- TASK ITEM
Exactly the lines from the first line of the records to the line holding "## Verification" should be duplicated, and nothing more; pictures stay out.

- PROVIDED INFORMATION
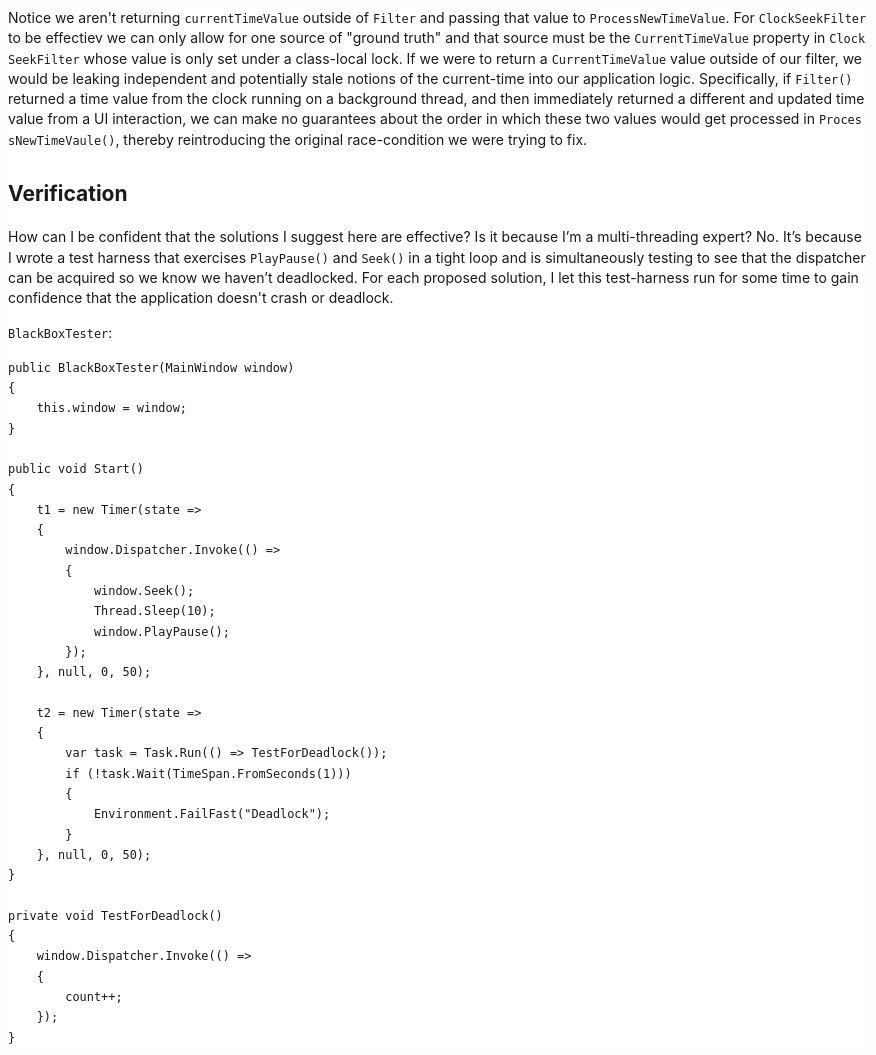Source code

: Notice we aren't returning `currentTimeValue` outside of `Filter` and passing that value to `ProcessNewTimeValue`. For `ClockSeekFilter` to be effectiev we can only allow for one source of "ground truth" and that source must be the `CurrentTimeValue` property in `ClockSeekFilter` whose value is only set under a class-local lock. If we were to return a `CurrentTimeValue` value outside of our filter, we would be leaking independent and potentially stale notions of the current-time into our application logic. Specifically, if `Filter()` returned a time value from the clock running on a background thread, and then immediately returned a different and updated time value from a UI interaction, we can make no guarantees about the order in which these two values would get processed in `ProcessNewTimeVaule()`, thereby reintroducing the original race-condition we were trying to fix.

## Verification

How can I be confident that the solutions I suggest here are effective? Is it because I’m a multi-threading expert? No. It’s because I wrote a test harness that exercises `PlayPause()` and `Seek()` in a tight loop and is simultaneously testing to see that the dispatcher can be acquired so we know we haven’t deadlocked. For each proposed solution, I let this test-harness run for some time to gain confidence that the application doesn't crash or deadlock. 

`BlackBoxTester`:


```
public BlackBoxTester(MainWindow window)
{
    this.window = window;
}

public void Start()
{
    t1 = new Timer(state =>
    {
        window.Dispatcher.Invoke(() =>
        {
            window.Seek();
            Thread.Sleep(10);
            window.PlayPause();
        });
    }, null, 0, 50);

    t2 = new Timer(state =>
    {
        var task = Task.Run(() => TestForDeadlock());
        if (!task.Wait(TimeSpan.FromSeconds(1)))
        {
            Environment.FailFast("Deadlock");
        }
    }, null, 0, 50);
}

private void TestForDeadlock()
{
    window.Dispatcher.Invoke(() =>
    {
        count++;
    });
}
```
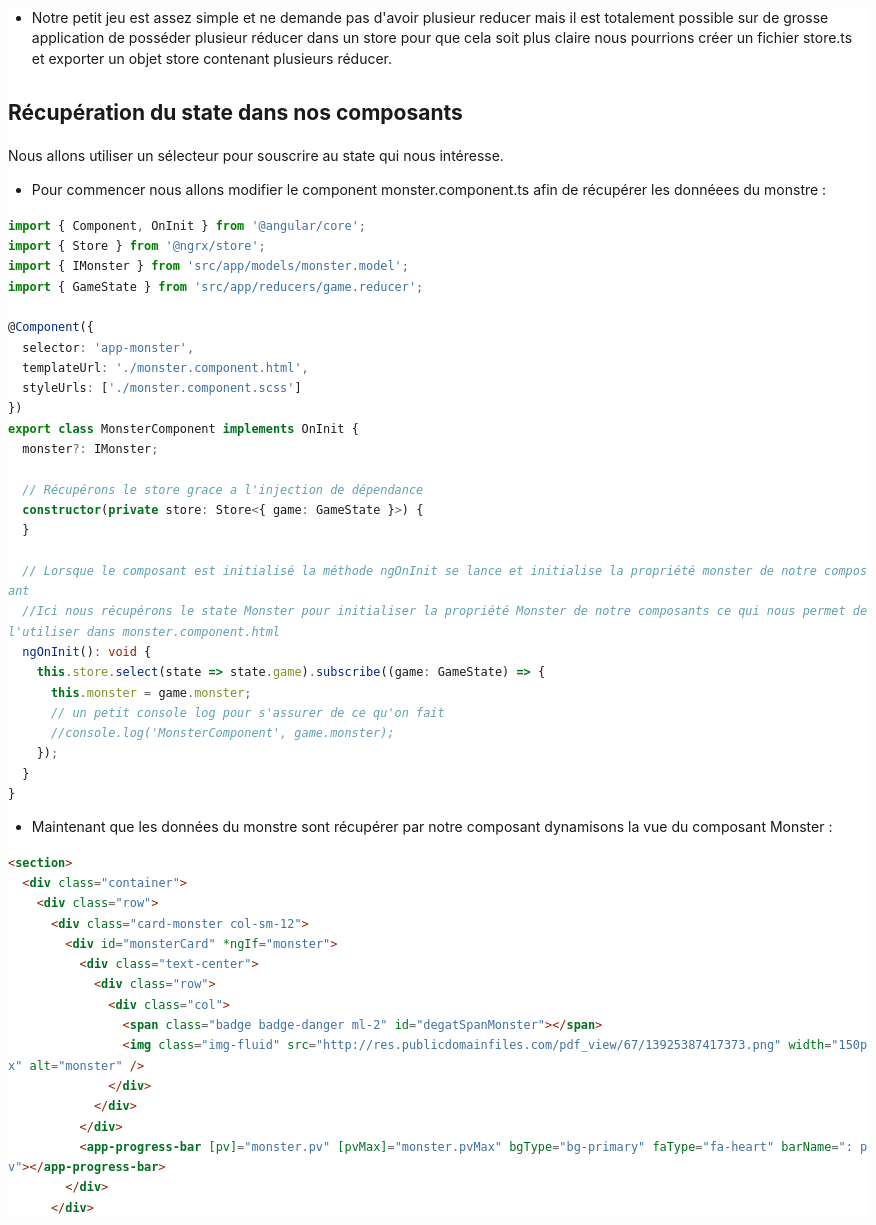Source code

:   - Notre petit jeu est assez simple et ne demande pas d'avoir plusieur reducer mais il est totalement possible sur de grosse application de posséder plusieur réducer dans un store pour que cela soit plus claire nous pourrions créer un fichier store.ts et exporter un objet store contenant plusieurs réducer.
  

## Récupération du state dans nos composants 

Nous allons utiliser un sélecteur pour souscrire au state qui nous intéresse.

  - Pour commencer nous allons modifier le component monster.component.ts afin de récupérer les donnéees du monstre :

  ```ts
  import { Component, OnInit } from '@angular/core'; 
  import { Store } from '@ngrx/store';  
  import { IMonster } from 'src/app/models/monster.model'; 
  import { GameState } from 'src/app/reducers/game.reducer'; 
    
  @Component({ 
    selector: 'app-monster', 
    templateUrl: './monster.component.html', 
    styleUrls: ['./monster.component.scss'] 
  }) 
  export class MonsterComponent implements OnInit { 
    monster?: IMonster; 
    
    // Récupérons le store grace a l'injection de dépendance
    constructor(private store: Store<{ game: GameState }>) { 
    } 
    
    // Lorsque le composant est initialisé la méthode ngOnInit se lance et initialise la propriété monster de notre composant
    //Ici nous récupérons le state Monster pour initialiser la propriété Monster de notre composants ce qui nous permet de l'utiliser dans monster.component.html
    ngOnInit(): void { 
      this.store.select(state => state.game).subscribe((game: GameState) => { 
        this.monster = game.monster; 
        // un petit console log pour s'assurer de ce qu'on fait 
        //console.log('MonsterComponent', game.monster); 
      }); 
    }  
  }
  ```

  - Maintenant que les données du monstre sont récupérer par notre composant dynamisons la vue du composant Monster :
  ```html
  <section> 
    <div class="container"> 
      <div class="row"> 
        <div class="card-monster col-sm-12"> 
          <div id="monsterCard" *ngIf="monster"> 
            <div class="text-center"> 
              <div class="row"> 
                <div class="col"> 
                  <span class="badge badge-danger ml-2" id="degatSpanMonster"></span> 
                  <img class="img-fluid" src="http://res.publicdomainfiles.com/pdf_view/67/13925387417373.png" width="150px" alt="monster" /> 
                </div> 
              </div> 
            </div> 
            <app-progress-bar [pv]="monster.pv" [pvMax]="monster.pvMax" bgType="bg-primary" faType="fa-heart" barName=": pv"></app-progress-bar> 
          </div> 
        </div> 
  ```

- PROBLEM SOLUTION
Source code

: Notice we aren't returning `currentTimeValue` outside of `Filter` and passing that value to `ProcessNewTimeValue`. For `ClockSeekFilter` to be effectiev we can only allow for one source of "ground truth" and that source must be the `CurrentTimeValue` property in `ClockSeekFilter` whose value is only set under a class-local lock. If we were to return a `CurrentTimeValue` value outside of our filter, we would be leaking independent and potentially stale notions of the current-time into our application logic. Specifically, if `Filter()` returned a time value from the clock running on a background thread, and then immediately returned a different and updated time value from a UI interaction, we can make no guarantees about the order in which these two values would get processed in `ProcessNewTimeVaule()`, thereby reintroducing the original race-condition we were trying to fix.

## Verification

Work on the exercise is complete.